GEMMA BOVERY di Anne Fontaine, 2015

Una donna banale che odia la banalità della vita, non è banale. Ossessionato dai classici della letteratura dell’800 ed in particolare da Flaubert, Martin Joubert (Fabrice Luchini) è un intellettuale di mezza età che da sette anni vive “rifugiato” in un villaggio della Normandia per trovare equilibrio e serenità. In realtà il tentativo non gli riesce, perché per sfuggire alla tentacolare vita parigina e vivere nel “difficile ed umido” silenzio della campagna, di equilibrio ce ne vuole proprio tanto se non si vuole dopo un po’ far ricorso agli antidepressivi! Riciclatosi come panettiere nella vecchia panetteria del padre, Martin e sua moglie, che lo aiuta in negozio, hanno un figlio adolescente che confonde i personaggi di Madame Bovary (il romanzo che in assoluto suo padre predilige) con quelli di un videogioco, e Martin preferirebbe saperlo drogato piuttosto che così abissalmente ignorante. Ma un giorno la realtà supera la fantasia allorchè una giovane coppia di inglesi acquista la cadente villetta accanto alla loro casa: i loro nomi, Gemma e Charles Bovery, seppur simili a quelli usati da Flaubert, sembrano a Martin da subito alquanto inquietanti, leggendo in essi quasi un segno del destino, e ne rimane turbato. L’arrivo della bella e sensuale Gemma lo desterà da quel grigio torpore così affannosamente cercato, ponendo fine a dieci anni di tranquillità sessuale e risvegliando in lui una malizia da tempo sopita. Martin comincerà a tracciare la trama di un suo personalissimo romanzo osservando e spiando in particolare la vita di Gemma, che sembra ricalcare i “flaubertiani “ requisiti di quell’archetipo letterario di donna che rifugge, attraverso l’adulterio, la noia ed il quieto vivere della vita coniugale: il destino di questa giovane inglese, dunque, sembrerebbe “già scritto”, con tanto di drammatico epilogo.

Questa divertente e leggera commedia di Anne Fontaine, così marcatamente francese, non ha le fattezze di una moderna rilettura di Madame Bovary, ma piuttosto trae spunto dall’omonimo un romanzo grafico di Posy Simmonds che le conferisce anche un pizzico di humor inglese che non guasta.

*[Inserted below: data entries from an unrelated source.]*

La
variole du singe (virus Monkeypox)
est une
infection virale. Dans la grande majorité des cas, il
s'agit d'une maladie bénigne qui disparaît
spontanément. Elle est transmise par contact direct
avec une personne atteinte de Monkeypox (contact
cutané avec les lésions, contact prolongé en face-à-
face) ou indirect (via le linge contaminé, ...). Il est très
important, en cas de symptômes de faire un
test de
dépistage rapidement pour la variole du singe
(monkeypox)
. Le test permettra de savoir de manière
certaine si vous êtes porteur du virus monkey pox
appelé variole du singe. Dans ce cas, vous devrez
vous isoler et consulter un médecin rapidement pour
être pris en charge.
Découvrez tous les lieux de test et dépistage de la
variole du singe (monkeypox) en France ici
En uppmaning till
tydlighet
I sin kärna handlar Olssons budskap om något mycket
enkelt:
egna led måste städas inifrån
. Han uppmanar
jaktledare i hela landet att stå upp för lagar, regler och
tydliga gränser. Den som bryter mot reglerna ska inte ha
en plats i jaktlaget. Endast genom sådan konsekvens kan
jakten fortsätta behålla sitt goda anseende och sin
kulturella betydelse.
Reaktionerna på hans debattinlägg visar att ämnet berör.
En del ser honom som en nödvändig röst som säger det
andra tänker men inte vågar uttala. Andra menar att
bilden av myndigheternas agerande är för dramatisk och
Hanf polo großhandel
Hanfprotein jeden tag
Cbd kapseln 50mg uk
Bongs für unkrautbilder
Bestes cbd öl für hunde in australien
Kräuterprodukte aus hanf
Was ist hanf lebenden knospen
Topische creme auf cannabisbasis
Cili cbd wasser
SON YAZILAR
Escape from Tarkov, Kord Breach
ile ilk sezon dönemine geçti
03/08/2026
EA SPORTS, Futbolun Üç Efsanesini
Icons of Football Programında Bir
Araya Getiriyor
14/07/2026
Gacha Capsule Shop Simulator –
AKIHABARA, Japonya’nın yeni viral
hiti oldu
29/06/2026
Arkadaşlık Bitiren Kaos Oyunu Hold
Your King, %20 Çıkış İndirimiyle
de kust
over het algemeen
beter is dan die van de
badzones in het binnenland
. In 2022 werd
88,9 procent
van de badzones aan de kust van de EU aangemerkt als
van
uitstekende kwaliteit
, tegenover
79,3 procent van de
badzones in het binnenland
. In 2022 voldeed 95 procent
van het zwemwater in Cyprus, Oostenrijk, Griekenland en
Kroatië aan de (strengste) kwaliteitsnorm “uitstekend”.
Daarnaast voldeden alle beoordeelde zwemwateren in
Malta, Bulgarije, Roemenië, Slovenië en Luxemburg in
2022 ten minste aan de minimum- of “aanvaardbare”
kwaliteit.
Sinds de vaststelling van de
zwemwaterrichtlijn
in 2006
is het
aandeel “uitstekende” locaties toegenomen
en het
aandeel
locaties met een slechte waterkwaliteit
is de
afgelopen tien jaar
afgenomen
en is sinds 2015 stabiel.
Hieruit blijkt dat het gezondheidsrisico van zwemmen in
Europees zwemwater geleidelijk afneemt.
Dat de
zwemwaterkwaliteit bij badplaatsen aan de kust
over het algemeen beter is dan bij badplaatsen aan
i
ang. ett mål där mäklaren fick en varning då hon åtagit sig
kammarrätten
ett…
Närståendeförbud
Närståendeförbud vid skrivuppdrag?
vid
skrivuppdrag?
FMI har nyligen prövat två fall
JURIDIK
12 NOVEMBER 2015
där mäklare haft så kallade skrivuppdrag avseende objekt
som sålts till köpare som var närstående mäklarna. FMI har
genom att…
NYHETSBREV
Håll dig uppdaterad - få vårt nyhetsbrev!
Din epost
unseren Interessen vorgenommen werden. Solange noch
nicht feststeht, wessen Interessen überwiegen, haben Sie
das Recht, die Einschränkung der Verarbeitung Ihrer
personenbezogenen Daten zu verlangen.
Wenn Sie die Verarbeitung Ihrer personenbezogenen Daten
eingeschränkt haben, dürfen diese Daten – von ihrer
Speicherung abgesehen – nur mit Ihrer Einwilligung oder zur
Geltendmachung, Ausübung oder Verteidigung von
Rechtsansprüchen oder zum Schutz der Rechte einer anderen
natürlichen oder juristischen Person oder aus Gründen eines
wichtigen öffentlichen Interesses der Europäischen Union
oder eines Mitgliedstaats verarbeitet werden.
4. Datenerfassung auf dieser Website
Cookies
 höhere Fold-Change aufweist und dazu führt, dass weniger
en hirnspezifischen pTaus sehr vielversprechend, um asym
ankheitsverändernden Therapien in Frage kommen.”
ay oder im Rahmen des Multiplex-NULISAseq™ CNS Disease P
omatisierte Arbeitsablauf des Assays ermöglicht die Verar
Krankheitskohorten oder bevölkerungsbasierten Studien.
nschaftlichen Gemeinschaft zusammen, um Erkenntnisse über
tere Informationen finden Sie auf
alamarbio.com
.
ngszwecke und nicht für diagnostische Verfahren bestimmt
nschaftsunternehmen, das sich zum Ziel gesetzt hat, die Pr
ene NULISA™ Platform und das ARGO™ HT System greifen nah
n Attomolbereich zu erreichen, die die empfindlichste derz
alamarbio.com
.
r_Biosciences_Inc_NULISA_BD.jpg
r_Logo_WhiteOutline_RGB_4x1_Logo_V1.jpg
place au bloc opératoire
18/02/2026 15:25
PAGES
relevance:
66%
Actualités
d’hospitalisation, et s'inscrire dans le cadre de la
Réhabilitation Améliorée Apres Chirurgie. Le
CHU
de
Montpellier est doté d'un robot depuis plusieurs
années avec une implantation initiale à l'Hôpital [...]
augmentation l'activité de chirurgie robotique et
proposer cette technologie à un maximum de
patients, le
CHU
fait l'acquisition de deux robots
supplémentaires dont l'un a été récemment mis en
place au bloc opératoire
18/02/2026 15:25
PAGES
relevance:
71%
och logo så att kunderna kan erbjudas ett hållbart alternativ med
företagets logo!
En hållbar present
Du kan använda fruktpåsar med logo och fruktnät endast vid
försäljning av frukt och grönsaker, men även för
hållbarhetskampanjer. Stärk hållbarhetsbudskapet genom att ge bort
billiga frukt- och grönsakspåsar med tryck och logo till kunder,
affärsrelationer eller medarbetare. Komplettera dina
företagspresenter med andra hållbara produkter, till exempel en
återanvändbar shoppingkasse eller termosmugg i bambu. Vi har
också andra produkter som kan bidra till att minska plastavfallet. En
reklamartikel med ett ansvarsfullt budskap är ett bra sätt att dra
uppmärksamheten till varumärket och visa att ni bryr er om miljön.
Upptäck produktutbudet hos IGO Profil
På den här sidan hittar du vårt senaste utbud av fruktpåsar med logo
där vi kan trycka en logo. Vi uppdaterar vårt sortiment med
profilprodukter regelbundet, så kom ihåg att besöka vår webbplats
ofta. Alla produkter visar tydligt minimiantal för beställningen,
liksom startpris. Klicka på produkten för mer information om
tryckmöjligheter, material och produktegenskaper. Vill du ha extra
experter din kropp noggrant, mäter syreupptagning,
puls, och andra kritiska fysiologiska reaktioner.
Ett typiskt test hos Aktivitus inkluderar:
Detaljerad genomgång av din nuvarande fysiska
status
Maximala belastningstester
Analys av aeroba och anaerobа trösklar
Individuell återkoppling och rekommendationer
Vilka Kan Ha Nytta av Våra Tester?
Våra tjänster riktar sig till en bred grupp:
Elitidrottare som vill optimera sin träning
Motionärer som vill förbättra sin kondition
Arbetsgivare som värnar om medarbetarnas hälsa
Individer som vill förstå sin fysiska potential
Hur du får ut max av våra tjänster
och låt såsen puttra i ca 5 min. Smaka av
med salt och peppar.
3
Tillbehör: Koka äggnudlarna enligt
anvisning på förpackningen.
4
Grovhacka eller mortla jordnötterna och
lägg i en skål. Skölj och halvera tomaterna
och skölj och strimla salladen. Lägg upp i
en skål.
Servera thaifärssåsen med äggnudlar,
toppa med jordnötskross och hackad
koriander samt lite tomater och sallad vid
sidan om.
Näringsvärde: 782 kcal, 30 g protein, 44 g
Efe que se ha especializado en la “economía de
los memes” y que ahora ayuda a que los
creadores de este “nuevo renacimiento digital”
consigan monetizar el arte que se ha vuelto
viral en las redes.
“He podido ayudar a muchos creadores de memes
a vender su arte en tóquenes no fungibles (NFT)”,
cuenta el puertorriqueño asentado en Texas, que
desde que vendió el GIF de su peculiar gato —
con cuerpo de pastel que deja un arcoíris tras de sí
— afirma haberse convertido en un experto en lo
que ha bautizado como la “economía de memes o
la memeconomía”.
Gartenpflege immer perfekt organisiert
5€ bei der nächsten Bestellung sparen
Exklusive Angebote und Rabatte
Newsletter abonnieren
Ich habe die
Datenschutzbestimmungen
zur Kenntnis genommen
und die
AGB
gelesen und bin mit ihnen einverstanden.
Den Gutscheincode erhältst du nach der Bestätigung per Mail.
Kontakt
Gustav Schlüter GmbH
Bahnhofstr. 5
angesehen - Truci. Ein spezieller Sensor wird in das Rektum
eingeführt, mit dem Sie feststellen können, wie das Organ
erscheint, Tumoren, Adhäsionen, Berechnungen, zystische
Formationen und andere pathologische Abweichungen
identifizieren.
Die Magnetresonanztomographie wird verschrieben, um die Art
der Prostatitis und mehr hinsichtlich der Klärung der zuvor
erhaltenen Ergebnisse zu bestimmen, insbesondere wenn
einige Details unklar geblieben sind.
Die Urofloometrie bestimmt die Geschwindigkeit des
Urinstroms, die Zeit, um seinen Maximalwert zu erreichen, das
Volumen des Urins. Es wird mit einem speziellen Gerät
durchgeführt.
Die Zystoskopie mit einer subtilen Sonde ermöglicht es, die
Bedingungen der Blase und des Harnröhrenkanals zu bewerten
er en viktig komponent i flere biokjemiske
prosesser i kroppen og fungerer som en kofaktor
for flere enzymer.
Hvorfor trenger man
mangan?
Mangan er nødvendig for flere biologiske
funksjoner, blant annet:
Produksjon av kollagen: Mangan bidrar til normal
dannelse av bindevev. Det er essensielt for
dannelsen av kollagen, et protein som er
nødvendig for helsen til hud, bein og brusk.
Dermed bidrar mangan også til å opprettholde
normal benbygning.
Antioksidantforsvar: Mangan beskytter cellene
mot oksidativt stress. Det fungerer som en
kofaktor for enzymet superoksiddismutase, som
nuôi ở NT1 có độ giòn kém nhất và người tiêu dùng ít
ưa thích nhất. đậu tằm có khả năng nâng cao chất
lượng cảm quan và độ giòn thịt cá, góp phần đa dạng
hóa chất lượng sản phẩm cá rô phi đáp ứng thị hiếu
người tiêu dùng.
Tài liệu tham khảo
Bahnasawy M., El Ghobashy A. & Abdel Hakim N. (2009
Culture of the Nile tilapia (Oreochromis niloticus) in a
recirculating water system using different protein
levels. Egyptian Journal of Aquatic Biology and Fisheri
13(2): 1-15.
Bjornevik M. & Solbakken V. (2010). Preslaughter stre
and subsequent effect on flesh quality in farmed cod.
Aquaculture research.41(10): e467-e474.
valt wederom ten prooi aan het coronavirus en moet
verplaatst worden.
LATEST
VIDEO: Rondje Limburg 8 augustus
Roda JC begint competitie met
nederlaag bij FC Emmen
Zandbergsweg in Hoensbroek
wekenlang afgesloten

La storia, fantasiosa ed intrigata, dai risvolti divertenti e quasi noir, si regge prevalentemente sull’interpretazione di Fabrice Luchini, attore che ha più volte lavorato con Eric Rohmer, Claude Lelouch e Francoi Ozon, ma che ultimamente si sta un po’ ripetendo nella parte da misantropo, da uomo insoddisfatto che osserva e critica le vite degli altri senza mai partecipare in prima persona, ma rimanendone solo spettatore. Comunque, nonostante qualche pecca, il film risulta gradevole, confermando una certa attitudine dei francesi a saper fare delle commedie che si articolano su degli spunti di totale fantasia, giocando con ironia e malizia senza ricorrere alla benché minima volgarità.